After discussing the possibility of building a smaller-sized facility to hold the genetics lab, EMHS officials decided to stick with the original plans for four matching buildings at the 72-acre Brewer Professional Center site, and started to look for a second big tenant, he said.

It’s hoped that Eastern Maine Medical Center will be that tenant with its proposed cancer center.

“That’s the plan, but they have to wait until the state issues a certificate of need,” D’arcy Main-Boyington, Brewer director of economic development, said Wednesday. “It would be quite good if we got that certificate.”

EMMC filed a letter of intent in October with the state Department of Health and Human Services to build a proposed cancer center in Brewer, one of 12 projects in the state vying for approval. The state has until the end of May to make its decision and issue a certificate of need, which is required before hospitals can expand their facilities.

If approved, the 60,000-square foot cancer center would open in three years and would help alleviate the ever-increasing patient volumes seeking treatment at EMMC’s CancerCare of Maine in Bangor.

“Their patient load has gone up 66 percent in the last eight years or so,” Whalen said. “They’re expanding to meet patient needs.”

The plans for Brewer include 30 chemotherapy stations and exam and office space at the facility located at the end of Dirigo Drive.

The genetics lab will work on new medical breakthroughs based on research conducted in Maine laboratories that address aging and chronically ill populations in rural Maine.
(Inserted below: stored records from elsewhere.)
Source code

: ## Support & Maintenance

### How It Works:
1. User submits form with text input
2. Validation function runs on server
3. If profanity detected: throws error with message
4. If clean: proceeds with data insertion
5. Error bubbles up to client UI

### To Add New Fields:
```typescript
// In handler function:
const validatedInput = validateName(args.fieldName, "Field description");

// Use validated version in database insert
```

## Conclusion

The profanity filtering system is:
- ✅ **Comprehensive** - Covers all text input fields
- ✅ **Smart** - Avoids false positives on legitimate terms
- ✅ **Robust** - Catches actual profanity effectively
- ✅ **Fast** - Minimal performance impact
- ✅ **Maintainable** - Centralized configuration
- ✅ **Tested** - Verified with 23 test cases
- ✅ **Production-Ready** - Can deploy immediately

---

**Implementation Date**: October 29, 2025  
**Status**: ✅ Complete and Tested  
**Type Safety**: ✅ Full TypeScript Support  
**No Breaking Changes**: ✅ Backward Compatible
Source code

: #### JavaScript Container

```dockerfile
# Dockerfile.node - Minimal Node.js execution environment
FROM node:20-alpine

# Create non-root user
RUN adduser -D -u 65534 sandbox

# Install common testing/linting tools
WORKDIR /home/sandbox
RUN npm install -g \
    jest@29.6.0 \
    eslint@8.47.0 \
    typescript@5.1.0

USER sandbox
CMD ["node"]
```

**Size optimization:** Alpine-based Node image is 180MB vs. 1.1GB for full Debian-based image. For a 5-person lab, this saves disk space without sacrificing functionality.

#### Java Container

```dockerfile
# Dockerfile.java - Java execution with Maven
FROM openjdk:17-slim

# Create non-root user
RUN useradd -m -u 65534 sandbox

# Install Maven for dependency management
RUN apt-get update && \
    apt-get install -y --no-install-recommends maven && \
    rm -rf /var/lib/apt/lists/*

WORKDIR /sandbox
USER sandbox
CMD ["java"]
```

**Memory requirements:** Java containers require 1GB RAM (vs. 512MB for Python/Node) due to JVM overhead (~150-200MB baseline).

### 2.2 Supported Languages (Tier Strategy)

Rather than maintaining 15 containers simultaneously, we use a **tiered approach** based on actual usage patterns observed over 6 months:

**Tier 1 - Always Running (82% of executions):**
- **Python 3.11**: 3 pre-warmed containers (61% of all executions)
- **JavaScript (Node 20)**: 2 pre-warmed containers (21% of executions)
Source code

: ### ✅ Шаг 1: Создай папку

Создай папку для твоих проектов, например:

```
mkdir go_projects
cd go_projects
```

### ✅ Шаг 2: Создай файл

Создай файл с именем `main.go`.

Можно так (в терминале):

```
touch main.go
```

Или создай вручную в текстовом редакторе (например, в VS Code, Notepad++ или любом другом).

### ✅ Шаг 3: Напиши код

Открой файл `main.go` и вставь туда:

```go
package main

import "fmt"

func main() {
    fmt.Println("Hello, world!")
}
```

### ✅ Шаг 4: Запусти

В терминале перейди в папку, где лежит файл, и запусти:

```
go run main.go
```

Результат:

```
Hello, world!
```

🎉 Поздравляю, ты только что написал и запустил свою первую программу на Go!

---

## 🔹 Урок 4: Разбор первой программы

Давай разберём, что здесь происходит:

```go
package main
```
“The cancer center as a stand-alone is wonderful, but the bigger story is with the human genetics lab in the same building … this becomes sort of a mecca for science,” Main-Boyington said.

Whalen agreed, adding that the synergy created between the research lab and cancer treatment facility make the two groups perfect partners.

Maine Institute for Human Genetics and Health, a partnership between EMHS, the University of Maine in Orono, and The Jackson Lab in Bar Harbor, started a year ago and has a temporary home within the Cianchette Building, headquarters for EMHS. It was announced in December that $2 million has been set aside by the federal government for the genetics lab.

The Brewer Professional Center, which lies at the top of Whiting Hill, is already drawing the attention of scientists and businesspeople from all over the area and globe, City Manager Steve Bost said Wednesday.

“The second building represents a significant move toward the eventual building out of the [four-building] campus,” he said. “The spin-off economic development activity from that second building alone will be very significant.”

Cianbro Corp. of Pittsfield completed construction on the approximately $20 million Cianchette Building in spring 2004. While EMMC and EMHS wait to hear what the state decides in May, the city continues to move forward with marketing all four Brewer Professional Center buildings.

“We’re already making plans for building No. 3,” Main-Boyington said.